Auf mehr als 1000 Seiten – die Seitenzahlen waren noch nicht erfunden, die Ordnung war im großen Ganzen kalendarisch – enthält es die größtenteils auch heute noch leicht wiedererkennbaren Proprien des vor-tridentinischen Gebrauchs und einige Gebete – Stichwort: Tauff – zu Sakramente und Sakramentalien.

Das schönste an Flurheyms Gebetbuch ist jedoch, daß 1965 der Verlag Ars Liturgica in Maria Laach davon einen solide gebundenen und gut lesbaren Faksimile-Nachdruck in schwarz-weiß anfertigen ließ, der im Antiquariatshandel zu Preisen zwischen 30 und 50 Euro zu bekommen ist. S. Abbildung oben.

Wieviel ein solches Buch wohl in der ersten Hälfte des 16. Jh. gekostet haben mag, war nicht zu ermitteln, aber offenbar war genug zahlungskräftige Nachfrage vorhanden, daß im Lauf des 16. Jh. mehrere derartige „Volksmissales“ erschienen und in größeren Auflagen verbreitet wurden. In einigen Regionen spielten sie eine wichtige Rolle bei der Verteidigung des Glaubens gegen reformatorische Irrlehren und später bei der Gegenre­form. Den Bedürfnissen ihrer Käufer und Benutzer, die zwar einigermaßen lesefähig waren, aber über keine besondere Bildung verfügten – die gebildete Welt verständigte sich nach wie vor auf Latein – kamen zumindest die Verleger des Flurheymschen Meßbuchs dadurch entgegen, daß sie das Missale in einem ganz ungewöhnlichen Ausmaß grafisch gestalteten: Sie machten im Text viele Überschriften, verwandten viele kurze Sätze und viele Absätze – alles in der Zeit der Handschriften und frühen Drucke äußerst unüblich. Und vor allem: Zu jedem Evangelium, aber auch zu besonderen Festen und Jahresabschnitten, spendierten Sie den Betern fast ganzseitige Illustrationen, die denen, die beim Lesen Schwierigkeiten haben mochten, auf die Sprünge halfen.

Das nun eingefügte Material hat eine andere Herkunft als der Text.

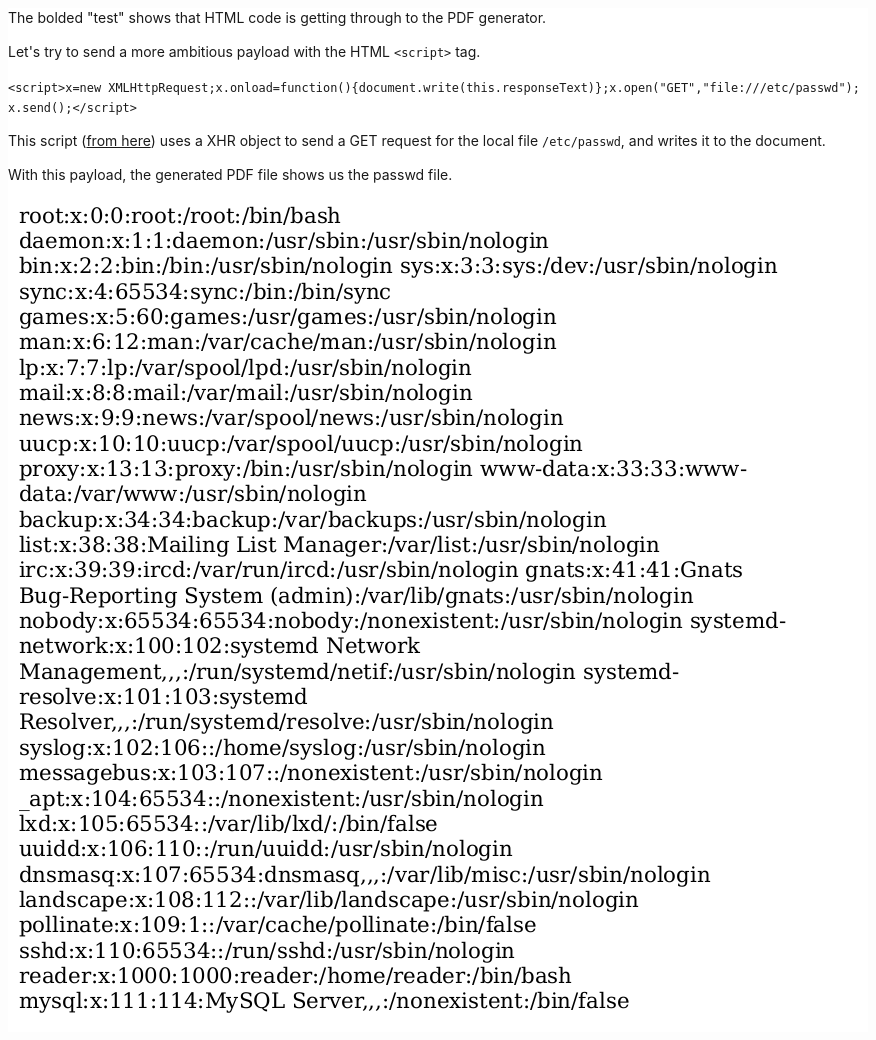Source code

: The bolded "test" shows that HTML code is getting through to the PDF generator.

Let's try to send a more ambitious payload with the HTML `<script>` tag.

`<script>x=new XMLHttpRequest;x.onload=function(){document.write(this.responseText)};x.open("GET","file:///etc/passwd");x.send();</script>`

This script ([from here](https://www.noob.ninja/2017/11/local-file-read-via-xss-in-dynamically.html)) uses a XHR object to send a GET request for the local file `/etc/passwd`, and writes it to the document.

With this payload, the generated PDF file shows us the passwd file.

![passwd](./passwd.png)
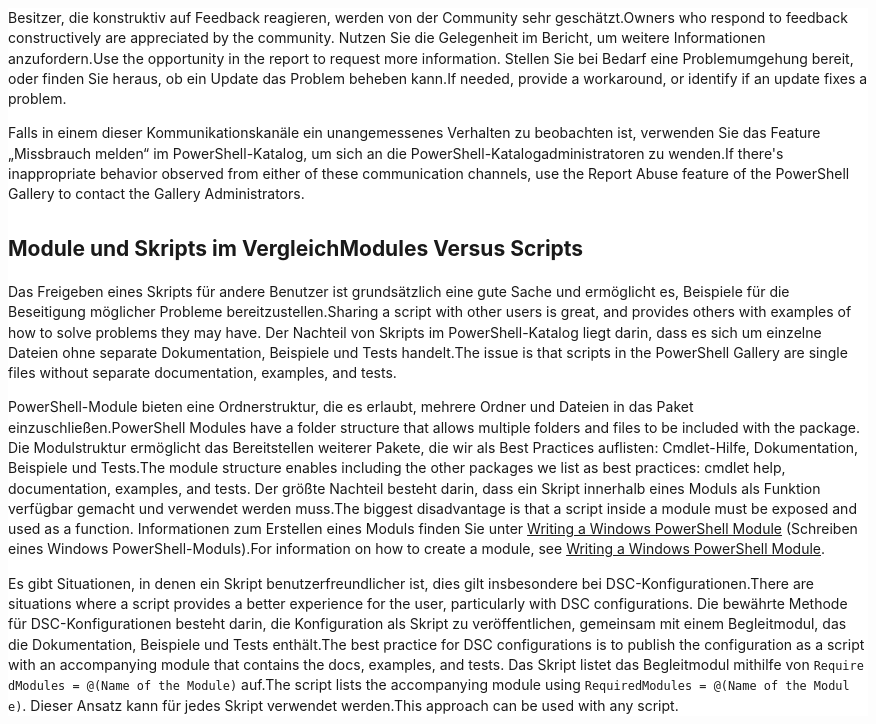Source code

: <span data-ttu-id="7d8cb-180">Besitzer, die konstruktiv auf Feedback reagieren, werden von der Community sehr geschätzt.</span><span class="sxs-lookup"><span data-stu-id="7d8cb-180">Owners who respond to feedback constructively are appreciated by the community.</span></span> <span data-ttu-id="7d8cb-181">Nutzen Sie die Gelegenheit im Bericht, um weitere Informationen anzufordern.</span><span class="sxs-lookup"><span data-stu-id="7d8cb-181">Use the opportunity in the report to request more information.</span></span> <span data-ttu-id="7d8cb-182">Stellen Sie bei Bedarf eine Problemumgehung bereit, oder finden Sie heraus, ob ein Update das Problem beheben kann.</span><span class="sxs-lookup"><span data-stu-id="7d8cb-182">If needed, provide a workaround, or identify if an update fixes a problem.</span></span>

<span data-ttu-id="7d8cb-183">Falls in einem dieser Kommunikationskanäle ein unangemessenes Verhalten zu beobachten ist, verwenden Sie das Feature „Missbrauch melden“ im PowerShell-Katalog, um sich an die PowerShell-Katalogadministratoren zu wenden.</span><span class="sxs-lookup"><span data-stu-id="7d8cb-183">If there's inappropriate behavior observed from either of these communication channels, use the Report Abuse feature of the PowerShell Gallery to contact the Gallery Administrators.</span></span>

## <a name="modules-versus-scripts"></a><span data-ttu-id="7d8cb-184">Module und Skripts im Vergleich</span><span class="sxs-lookup"><span data-stu-id="7d8cb-184">Modules Versus Scripts</span></span>

<span data-ttu-id="7d8cb-185">Das Freigeben eines Skripts für andere Benutzer ist grundsätzlich eine gute Sache und ermöglicht es, Beispiele für die Beseitigung möglicher Probleme bereitzustellen.</span><span class="sxs-lookup"><span data-stu-id="7d8cb-185">Sharing a script with other users is great, and provides others with examples of how to solve problems they may have.</span></span> <span data-ttu-id="7d8cb-186">Der Nachteil von Skripts im PowerShell-Katalog liegt darin, dass es sich um einzelne Dateien ohne separate Dokumentation, Beispiele und Tests handelt.</span><span class="sxs-lookup"><span data-stu-id="7d8cb-186">The issue is that scripts in the PowerShell Gallery are single files without separate documentation, examples, and tests.</span></span>

<span data-ttu-id="7d8cb-187">PowerShell-Module bieten eine Ordnerstruktur, die es erlaubt, mehrere Ordner und Dateien in das Paket einzuschließen.</span><span class="sxs-lookup"><span data-stu-id="7d8cb-187">PowerShell Modules have a folder structure that allows multiple folders and files to be included with the package.</span></span> <span data-ttu-id="7d8cb-188">Die Modulstruktur ermöglicht das Bereitstellen weiterer Pakete, die wir als Best Practices auflisten: Cmdlet-Hilfe, Dokumentation, Beispiele und Tests.</span><span class="sxs-lookup"><span data-stu-id="7d8cb-188">The module structure enables including the other packages we list as best practices: cmdlet help, documentation, examples, and tests.</span></span> <span data-ttu-id="7d8cb-189">Der größte Nachteil besteht darin, dass ein Skript innerhalb eines Moduls als Funktion verfügbar gemacht und verwendet werden muss.</span><span class="sxs-lookup"><span data-stu-id="7d8cb-189">The biggest disadvantage is that a script inside a module must be exposed and used as a function.</span></span> <span data-ttu-id="7d8cb-190">Informationen zum Erstellen eines Moduls finden Sie unter [Writing a Windows PowerShell Module](/powershell/scripting/developer/module/writing-a-windows-powershell-module) (Schreiben eines Windows PowerShell-Moduls).</span><span class="sxs-lookup"><span data-stu-id="7d8cb-190">For information on how to create a module, see [Writing a Windows PowerShell Module](/powershell/scripting/developer/module/writing-a-windows-powershell-module).</span></span>

<span data-ttu-id="7d8cb-191">Es gibt Situationen, in denen ein Skript benutzerfreundlicher ist, dies gilt insbesondere bei DSC-Konfigurationen.</span><span class="sxs-lookup"><span data-stu-id="7d8cb-191">There are situations where a script provides a better experience for the user, particularly with DSC configurations.</span></span> <span data-ttu-id="7d8cb-192">Die bewährte Methode für DSC-Konfigurationen besteht darin, die Konfiguration als Skript zu veröffentlichen, gemeinsam mit einem Begleitmodul, das die Dokumentation, Beispiele und Tests enthält.</span><span class="sxs-lookup"><span data-stu-id="7d8cb-192">The best practice for DSC configurations is to publish the configuration as a script with an accompanying module that contains the docs, examples, and tests.</span></span> <span data-ttu-id="7d8cb-193">Das Skript listet das Begleitmodul mithilfe von `RequiredModules = @(Name of the Module)` auf.</span><span class="sxs-lookup"><span data-stu-id="7d8cb-193">The script lists the accompanying module using `RequiredModules = @(Name of the Module)`.</span></span> <span data-ttu-id="7d8cb-194">Dieser Ansatz kann für jedes Skript verwendet werden.</span><span class="sxs-lookup"><span data-stu-id="7d8cb-194">This approach can be used with any script.</span></span>
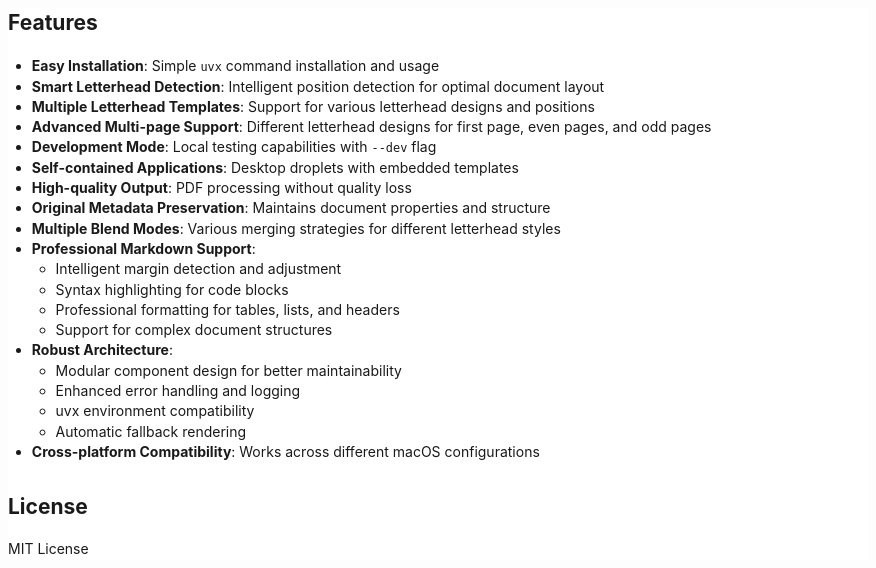 ## Features

- **Easy Installation**: Simple `uvx` command installation and usage
- **Smart Letterhead Detection**: Intelligent position detection for optimal document layout
- **Multiple Letterhead Templates**: Support for various letterhead designs and positions
- **Advanced Multi-page Support**: Different letterhead designs for first page, even pages, and odd pages
- **Development Mode**: Local testing capabilities with `--dev` flag
- **Self-contained Applications**: Desktop droplets with embedded templates
- **High-quality Output**: PDF processing without quality loss
- **Original Metadata Preservation**: Maintains document properties and structure
- **Multiple Blend Modes**: Various merging strategies for different letterhead styles
- **Professional Markdown Support**: 
  - Intelligent margin detection and adjustment
  - Syntax highlighting for code blocks
  - Professional formatting for tables, lists, and headers
  - Support for complex document structures
- **Robust Architecture**:
  - Modular component design for better maintainability
  - Enhanced error handling and logging
  - uvx environment compatibility
  - Automatic fallback rendering
- **Cross-platform Compatibility**: Works across different macOS configurations

## License

MIT License
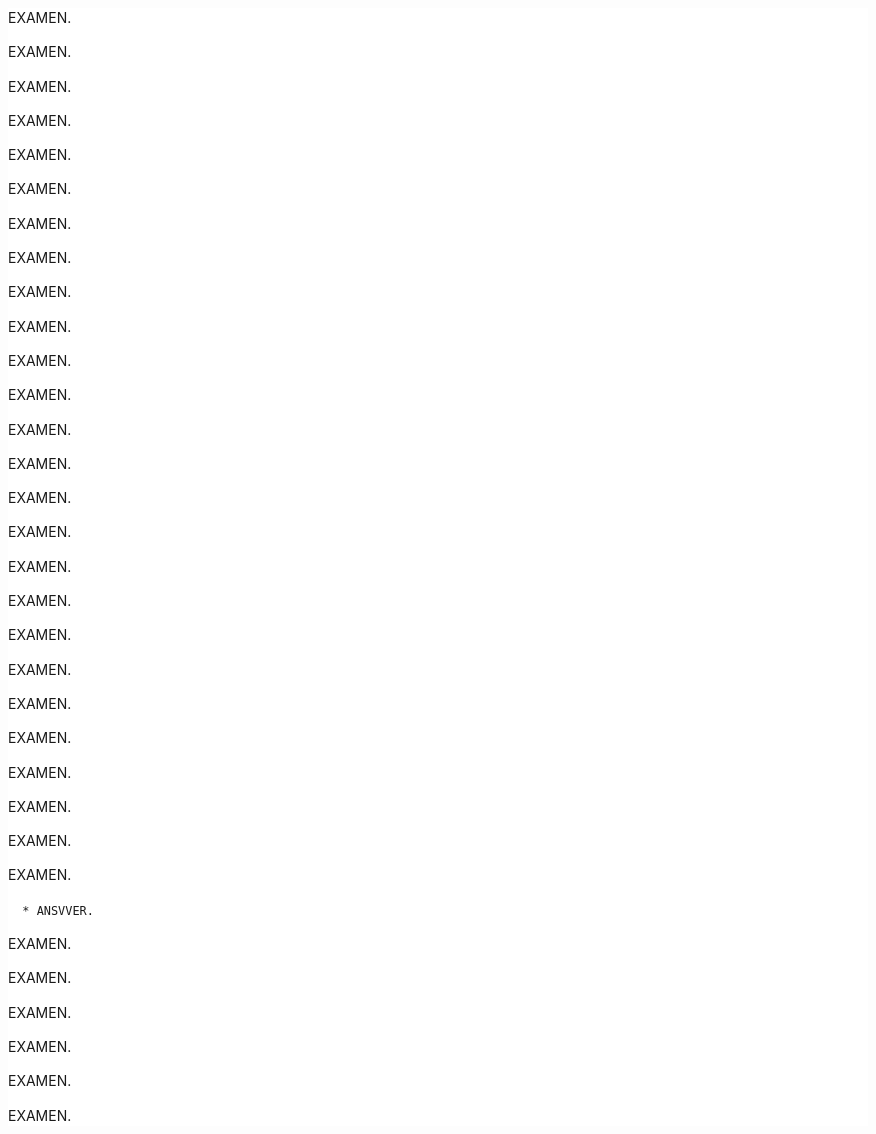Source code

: EXAMEN.

EXAMEN.

EXAMEN.

EXAMEN.

EXAMEN.

EXAMEN.

EXAMEN.

EXAMEN.

EXAMEN.

EXAMEN.

EXAMEN.

EXAMEN.

EXAMEN.

EXAMEN.

EXAMEN.

EXAMEN.

EXAMEN.

EXAMEN.

EXAMEN.

EXAMEN.

EXAMEN.

EXAMEN.

EXAMEN.

EXAMEN.

EXAMEN.

EXAMEN.

      * ANSVVER.

EXAMEN.

EXAMEN.

EXAMEN.

EXAMEN.

EXAMEN.

EXAMEN.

Seite aus einer spanischen Armenbibel des 15. Jh.

Mit diesen Illustrationen konnten sie am Konzept der „Armenbibel“ anknüpfen, mit dem ganze Generationen von pflichtbewußten Pastoren in der Zeit vor Buchdruck und „Plenarien“ ihren in der Regel analphabetischen Pfarrkindern die Haupterzählungen der Heiligen Schrift und die Grundsätze des Glaubens nähergebracht hatten. Insofern also ein außerordentlich glücklicher Kompromiß – wenn es nicht eben doch um die Lesefähigkeit des überwiegenden Teils der Bevölkerung gar so schlecht bestellt gewesen wäre. Für sie blieb es bei der „Armenbibel“ und ähnlichen Konzepten, die dann auch zur Verbreitung der allegorischen Meßerklärung bei den Schichten eingesetzt wurden, deren Lesefähigkeit bis zum Ende des 18. Jahrhunderts nicht zur Verwendung eines muttersprachlichen Messbuchs ausgereicht hätte. Die „bessergestellten“ und vor allem „bessergebildeten“ freundeten sich demgegenüber fortschreitend mit dem Konzept des Mitlesens und Mitbetens der authentischen Messtexte an – für ehemalige Schüler des altsprachlichen Gymnasiums vorzugsweise zweisprachig.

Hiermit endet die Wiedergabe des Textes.